* **Problem to solve**
For every line in the material, output its text exactly and exclude any image it holds.

(Supplied data Opens)

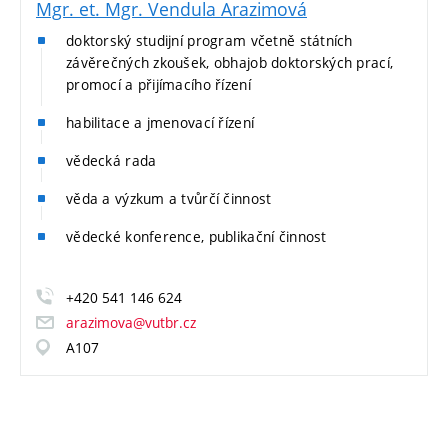
Mgr. et. Mgr. Vendula Arazimová
doktorský studijní program včetně státních
závěrečných zkoušek, obhajob doktorských prací,
promocí a přijímacího řízení
habilitace a jmenovací řízení
vědecká rada
věda a výzkum a tvůrčí činnost
vědecké konference, publikační činnost
+420 541 146 624
arazimova@vutbr.cz
A107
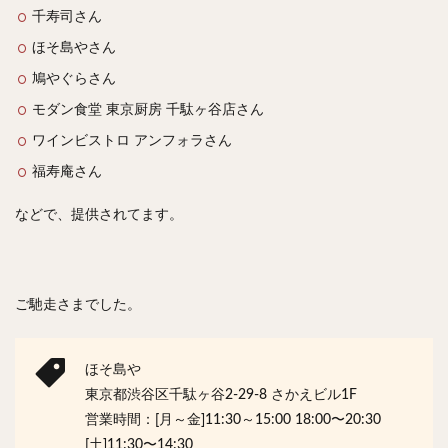
千寿司さん
ほそ島やさん
鳩やぐらさん
モダン食堂 東京厨房 千駄ヶ谷店さん
ワインビストロ アンフォラさん
福寿庵さん
などで、提供されてます。
ご馳走さまでした。
ほそ島や
東京都渋谷区千駄ヶ谷2-29-8 さかえビル1F
営業時間：[月～金]11:30～15:00 18:00〜20:30
[土]11:30〜14:30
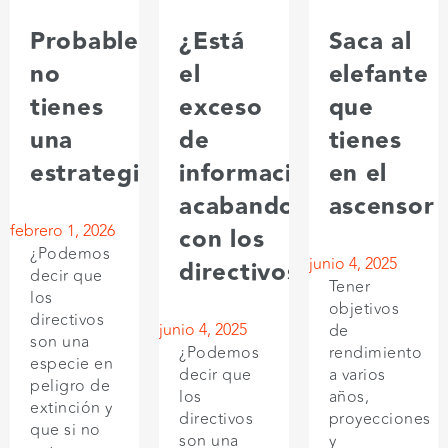
Probablemente
¿Está
Saca al
no
el
elefante
tienes
exceso
que
una
de
tienes
estrategia
información
en el
acabando
ascensor
febrero 1, 2026
con los
¿Podemos
junio 4, 2025
directivos?
decir que
Tener
los
objetivos
directivos
junio 4, 2025
de
son una
¿Podemos
rendimiento
especie en
decir que
a varios
peligro de
los
años,
extinción y
directivos
proyecciones
que si no
son una
y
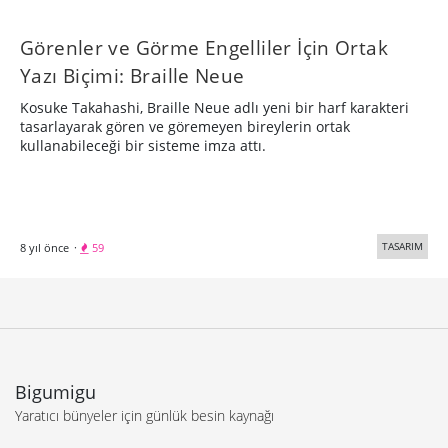
Görenler ve Görme Engelliler İçin Ortak
Yazı Biçimi: Braille Neue
Kosuke Takahashi, Braille Neue adlı yeni bir harf karakteri
tasarlayarak gören ve göremeyen bireylerin ortak
kullanabileceği bir sisteme imza attı.
TASARIM
8 yıl önce
·
59
Bigumigu
Yaratıcı bünyeler için günlük besin kaynağı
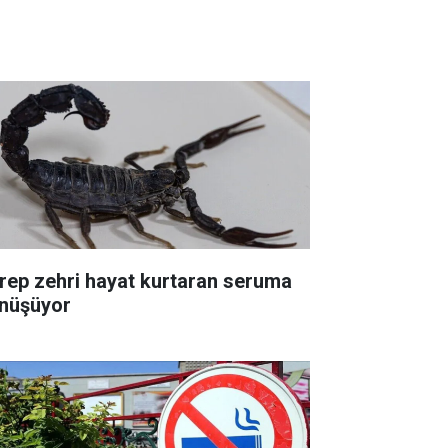
rep zehri hayat kurtaran seruma
nüşüyor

(Supplied data Closes)

* **Your response**
Mgr. et. Mgr. Vendula Arazimová
doktorský studijní program včetně státních
závěrečných zkoušek, obhajob doktorských prací,
promocí a přijímacího řízení
habilitace a jmenovací řízení
vědecká rada
věda a výzkum a tvůrčí činnost
vědecké konference, publikační činnost
+420 541 146 624
arazimova@vutbr.cz
A107
千寿司さん
ほそ島やさん
鳩やぐらさん
モダン食堂 東京厨房 千駄ヶ谷店さん
ワインビストロ アンフォラさん
福寿庵さん
などで、提供されてます。
ご馳走さまでした。
ほそ島や
東京都渋谷区千駄ヶ谷2-29-8 さかえビル1F
営業時間：[月～金]11:30～15:00 18:00〜20:30
[土]11:30〜14:30
Probablemente
¿Está
Saca al
no
el
elefante
tienes
exceso
que
una
de
tienes
estrategia
información
en el
acabando
ascensor
febrero 1, 2026
con los
¿Podemos
junio 4, 2025
directivos?
decir que
Tener
los
objetivos
directivos
junio 4, 2025
de
son una
¿Podemos
rendimiento
especie en
decir que
a varios
peligro de
los
años,
extinción y
directivos
proyecciones
que si no
son una
y
Görenler ve Görme Engelliler İçin Ortak
Yazı Biçimi: Braille Neue
Kosuke Takahashi, Braille Neue adlı yeni bir harf karakteri
tasarlayarak gören ve göremeyen bireylerin ortak
kullanabileceği bir sisteme imza attı.
TASARIM
8 yıl önce
·
59
Bigumigu
Yaratıcı bünyeler için günlük besin kaynağı
rep zehri hayat kurtaran seruma
nüşüyor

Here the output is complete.